To cherry pick a few other sessions on data, but just not any data, the “Love as a service” was a stand out day one. Is true love possible – and is it possible through tech? Will AI help us choose partners? And by saying “us”, is the future of dating really beneficial for everyone? The breakthrough of online tech leaves not only offline people behind; studies show that men with no higher education are less prone to use dating apps and tech. When new social online behavior appears, it might make other groups, with limited read-between-the-line compatibility, to fail fast and hard. However, there are new dating apps focussing on these dilemmas: Relate is a value based app starting with your values, finding other singles relating to the same values creating a more meaningful approach than just endless swiping. To conclude; it is crucial when creating a digital strategy for dating apps to look into all aspects of user behavior – both offline and online!
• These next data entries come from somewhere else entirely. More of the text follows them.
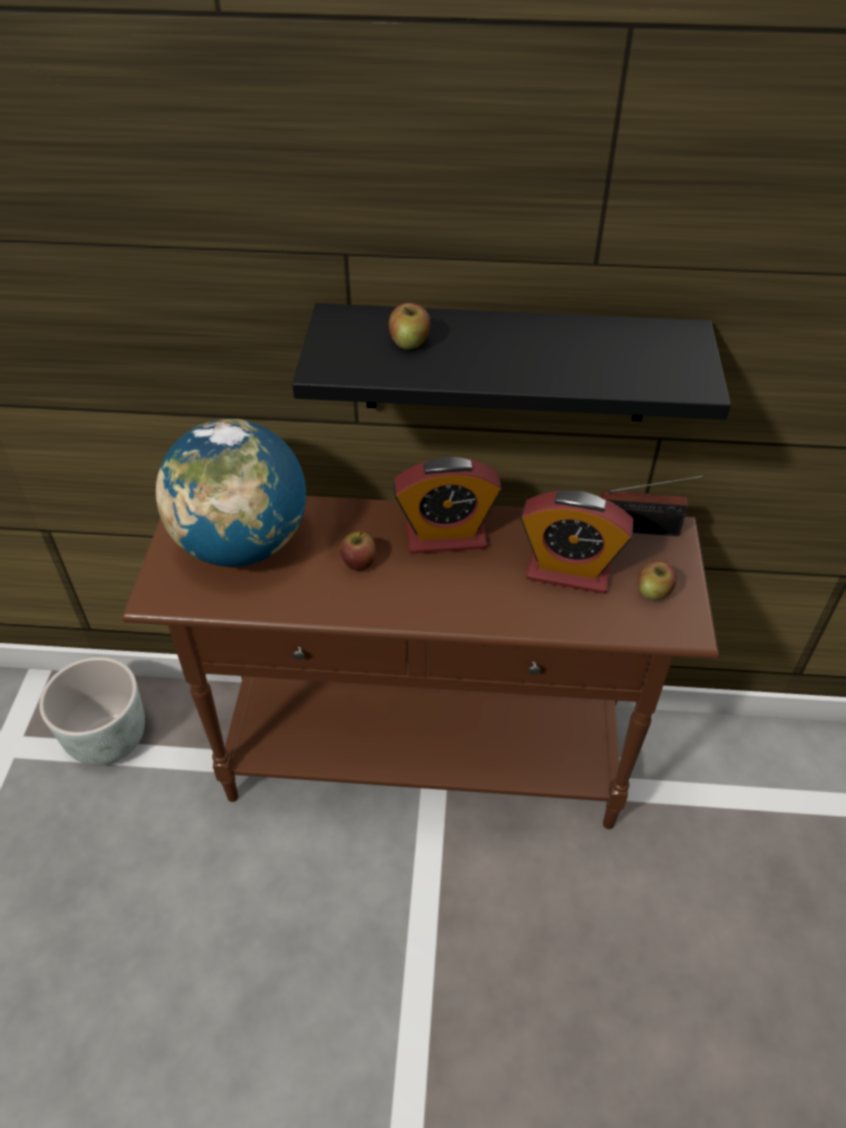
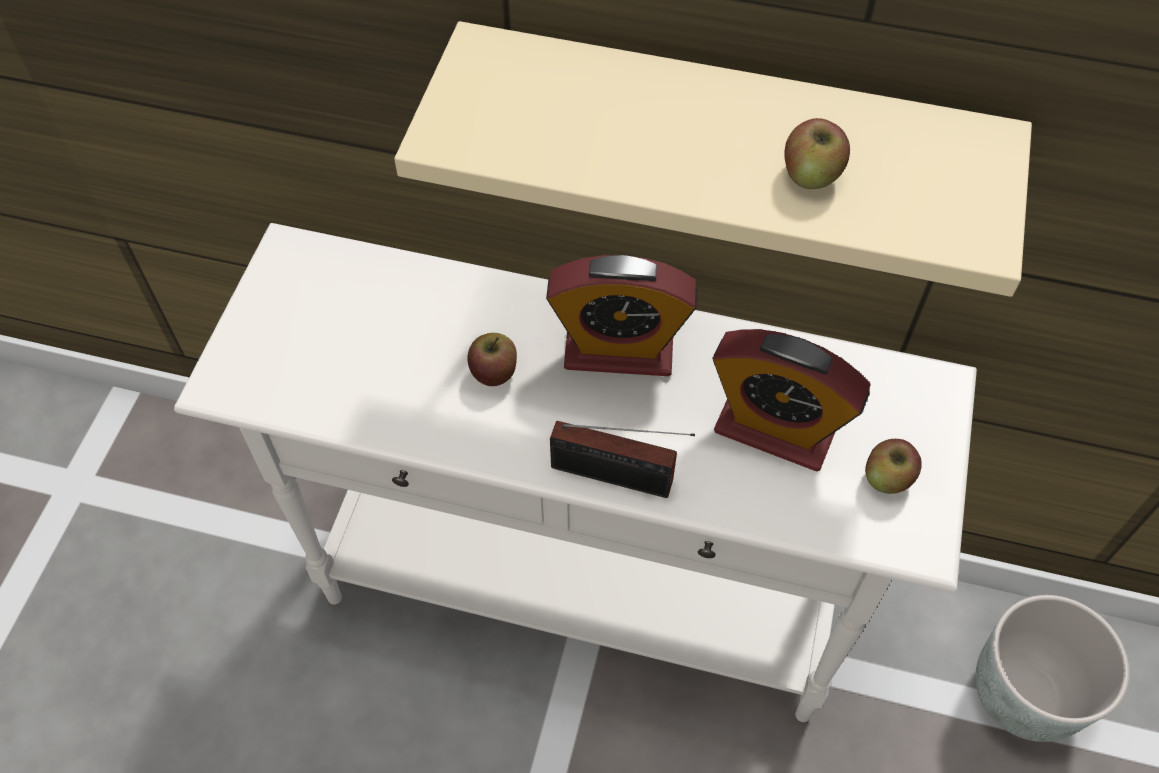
camera: 10 degrees right, 10 degrees up
grey planter [39,657,145,766] -> grey planter moved to [976,595,1129,742]
brown console table [122,496,719,829] -> white console table [174,223,977,722]
globe [156,419,306,567] -> none
black shelf [292,303,731,421] -> beige shelf [394,21,1032,297]
apple [389,303,431,349] -> apple moved to [784,118,850,189]
radio [601,475,705,536] -> radio moved to [550,421,695,498]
Looking into day two, Elsa Sotiriadis aka “The Biofuturist” started out strong talking about how bio and tech are converging. When talking about biotech, the question of the brain is always on the agenda; would we like a chip in the brain to regulate us? I can clearly see a parallel to the 2002 movie Minority report, where the police apprehends criminals based on foreknowledge provided by three psychics, but also a possible way to cure and reprogram ourselves when affected by neural diseases. But looking into biotech is also a question of morals; do we want another Gattaca, where only some people are chosen for certain tasks based on the genetics? Do we want to become disembodied once and for all? The session raised many interesting questions and it’s hard not to draw a parallel with the moral questions surrounding robots and work ethics.
The fourth really thought provoking theme centered around deep fakes and metaverse: what to believe in a digital world when there even are free apps for switching faces on people? If we experience a live concert in the game Fortnite, does that count as a live experience or as a part of the game? What is perceived as reality, and how should we relate to a meta universe? Ylva Hansdotter, VR expert, talked about how VR can help people learn and understand. During an experiment helping perpetrators understand their victims through VR, the perpetrators were put in the position as the victims. This helped the perpetrators realise the position they put the victims in, and made it easier for them to receive counseling.
Gather closed with a keynote with Silvana Imam being interviewed by Paulina Modlitba, curator of Gather. Being a Swedish hip hop icon turning into a business tycoon, Silvana keeps her feet on the ground, her head cool and always stays true to herself.
As in previous years, I wish I could have cloned myself. Maybe then I could take part in the labs and the sessions and the sauna at the same time. The location for this year’s Gather made it somewhat less than it usually is, and I pray Gather will be back with even more thought provoking and disrupting sessions next year in Slakthusområdet.